(DATA FOR THIS TASK Opens)

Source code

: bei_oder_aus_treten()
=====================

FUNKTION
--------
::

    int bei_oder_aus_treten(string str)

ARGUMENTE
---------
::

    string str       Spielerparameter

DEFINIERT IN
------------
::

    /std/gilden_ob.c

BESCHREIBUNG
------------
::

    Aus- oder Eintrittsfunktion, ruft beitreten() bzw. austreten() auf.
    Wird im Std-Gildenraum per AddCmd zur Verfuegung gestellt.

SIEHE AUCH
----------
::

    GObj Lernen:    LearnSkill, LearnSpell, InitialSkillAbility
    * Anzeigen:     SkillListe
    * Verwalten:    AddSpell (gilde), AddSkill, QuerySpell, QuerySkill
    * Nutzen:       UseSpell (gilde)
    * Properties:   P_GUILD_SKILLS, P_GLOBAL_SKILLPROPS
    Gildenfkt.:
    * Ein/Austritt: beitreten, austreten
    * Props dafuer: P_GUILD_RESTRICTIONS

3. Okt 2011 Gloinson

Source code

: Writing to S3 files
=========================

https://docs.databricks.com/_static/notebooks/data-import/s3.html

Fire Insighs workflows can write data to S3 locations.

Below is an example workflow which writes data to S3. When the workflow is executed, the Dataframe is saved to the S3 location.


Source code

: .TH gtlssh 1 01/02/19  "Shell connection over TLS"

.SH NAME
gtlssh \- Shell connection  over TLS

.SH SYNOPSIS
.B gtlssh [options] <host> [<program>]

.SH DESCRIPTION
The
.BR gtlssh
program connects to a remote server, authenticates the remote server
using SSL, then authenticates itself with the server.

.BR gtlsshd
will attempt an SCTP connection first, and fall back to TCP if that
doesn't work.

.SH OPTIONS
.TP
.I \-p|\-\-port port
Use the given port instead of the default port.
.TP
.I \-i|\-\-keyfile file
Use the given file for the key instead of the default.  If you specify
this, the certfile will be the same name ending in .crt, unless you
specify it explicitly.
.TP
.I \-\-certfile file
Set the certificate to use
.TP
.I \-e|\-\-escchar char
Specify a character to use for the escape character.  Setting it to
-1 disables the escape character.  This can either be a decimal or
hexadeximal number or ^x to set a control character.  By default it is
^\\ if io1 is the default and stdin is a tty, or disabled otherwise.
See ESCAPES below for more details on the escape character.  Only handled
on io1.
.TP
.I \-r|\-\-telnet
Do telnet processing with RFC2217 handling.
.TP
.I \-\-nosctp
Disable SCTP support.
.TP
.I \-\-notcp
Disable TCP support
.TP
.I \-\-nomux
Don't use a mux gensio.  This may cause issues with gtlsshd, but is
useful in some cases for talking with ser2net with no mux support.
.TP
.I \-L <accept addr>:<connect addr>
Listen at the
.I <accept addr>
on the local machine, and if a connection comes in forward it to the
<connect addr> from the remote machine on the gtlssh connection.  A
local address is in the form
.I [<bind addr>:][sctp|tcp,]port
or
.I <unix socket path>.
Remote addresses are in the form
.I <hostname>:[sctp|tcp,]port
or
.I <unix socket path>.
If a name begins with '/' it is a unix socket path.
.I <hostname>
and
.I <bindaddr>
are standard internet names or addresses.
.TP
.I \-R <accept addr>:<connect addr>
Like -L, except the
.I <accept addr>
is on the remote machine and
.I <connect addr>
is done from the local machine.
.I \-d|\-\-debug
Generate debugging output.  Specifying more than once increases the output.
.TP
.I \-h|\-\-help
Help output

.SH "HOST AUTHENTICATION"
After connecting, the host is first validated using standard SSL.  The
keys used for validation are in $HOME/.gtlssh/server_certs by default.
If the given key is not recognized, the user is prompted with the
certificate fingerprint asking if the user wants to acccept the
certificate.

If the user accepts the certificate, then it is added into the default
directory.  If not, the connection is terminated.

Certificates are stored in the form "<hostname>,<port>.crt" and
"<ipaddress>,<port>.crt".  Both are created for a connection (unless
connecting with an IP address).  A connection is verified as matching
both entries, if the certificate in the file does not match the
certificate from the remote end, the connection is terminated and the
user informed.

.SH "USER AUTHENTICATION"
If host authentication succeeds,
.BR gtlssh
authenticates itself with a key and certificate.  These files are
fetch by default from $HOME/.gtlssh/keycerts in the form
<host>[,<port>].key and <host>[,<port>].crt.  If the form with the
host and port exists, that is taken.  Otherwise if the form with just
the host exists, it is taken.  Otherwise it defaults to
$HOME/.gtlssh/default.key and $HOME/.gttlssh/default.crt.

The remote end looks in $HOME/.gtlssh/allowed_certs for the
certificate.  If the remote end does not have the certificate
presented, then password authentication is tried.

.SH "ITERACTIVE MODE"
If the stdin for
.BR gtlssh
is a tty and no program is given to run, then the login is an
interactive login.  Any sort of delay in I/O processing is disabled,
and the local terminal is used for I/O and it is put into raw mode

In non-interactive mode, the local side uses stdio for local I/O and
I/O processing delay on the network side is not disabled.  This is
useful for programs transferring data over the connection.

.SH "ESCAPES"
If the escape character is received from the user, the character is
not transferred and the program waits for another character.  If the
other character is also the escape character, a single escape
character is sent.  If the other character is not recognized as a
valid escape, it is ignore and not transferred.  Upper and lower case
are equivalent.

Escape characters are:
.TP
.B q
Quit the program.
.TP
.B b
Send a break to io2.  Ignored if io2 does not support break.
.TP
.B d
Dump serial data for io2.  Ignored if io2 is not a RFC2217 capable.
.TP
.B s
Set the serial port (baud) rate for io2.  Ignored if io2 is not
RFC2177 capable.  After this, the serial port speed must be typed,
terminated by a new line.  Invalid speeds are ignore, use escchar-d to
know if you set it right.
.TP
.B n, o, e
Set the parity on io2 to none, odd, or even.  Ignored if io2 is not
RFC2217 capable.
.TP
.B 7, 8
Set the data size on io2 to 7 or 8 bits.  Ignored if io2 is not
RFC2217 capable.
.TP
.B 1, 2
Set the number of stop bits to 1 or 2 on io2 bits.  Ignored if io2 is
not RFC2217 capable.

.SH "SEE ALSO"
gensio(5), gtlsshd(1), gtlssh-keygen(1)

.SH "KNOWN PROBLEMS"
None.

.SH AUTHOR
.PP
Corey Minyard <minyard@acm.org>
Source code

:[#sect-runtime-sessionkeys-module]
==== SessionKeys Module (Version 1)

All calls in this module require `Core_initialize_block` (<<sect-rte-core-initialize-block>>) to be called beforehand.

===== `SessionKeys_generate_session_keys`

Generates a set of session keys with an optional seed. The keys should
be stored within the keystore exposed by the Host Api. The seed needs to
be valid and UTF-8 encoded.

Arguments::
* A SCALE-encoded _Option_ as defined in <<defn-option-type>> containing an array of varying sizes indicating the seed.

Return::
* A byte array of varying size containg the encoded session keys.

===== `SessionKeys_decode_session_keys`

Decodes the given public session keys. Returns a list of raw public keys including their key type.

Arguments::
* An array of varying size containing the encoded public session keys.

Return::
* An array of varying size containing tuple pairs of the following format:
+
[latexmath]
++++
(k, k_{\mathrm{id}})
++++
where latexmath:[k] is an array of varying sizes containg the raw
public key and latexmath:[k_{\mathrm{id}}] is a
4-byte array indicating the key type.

(DATA FOR THIS TASK Closes)

TASK BRIEF
Above are the entries. Copy exactly the part that opens with the line containing "Use the given port" and closes with the line containing "on the local", and no more.

OUTPUT
Use the given port instead of the default port.
.TP
.I \-i|\-\-keyfile file
Use the given file for the key instead of the default.  If you specify
this, the certfile will be the same name ending in .crt, unless you
specify it explicitly.
.TP
.I \-\-certfile file
Set the certificate to use
.TP
.I \-e|\-\-escchar char
Specify a character to use for the escape character.  Setting it to
-1 disables the escape character.  This can either be a decimal or
hexadeximal number or ^x to set a control character.  By default it is
^\\ if io1 is the default and stdin is a tty, or disabled otherwise.
See ESCAPES below for more details on the escape character.  Only handled
on io1.
.TP
.I \-r|\-\-telnet
Do telnet processing with RFC2217 handling.
.TP
.I \-\-nosctp
Disable SCTP support.
.TP
.I \-\-notcp
Disable TCP support
.TP
.I \-\-nomux
Don't use a mux gensio.  This may cause issues with gtlsshd, but is
useful in some cases for talking with ser2net with no mux support.
.TP
.I \-L <accept addr>:<connect addr>
Listen at the
.I <accept addr>
on the local machine, and if a connection comes in forward it to the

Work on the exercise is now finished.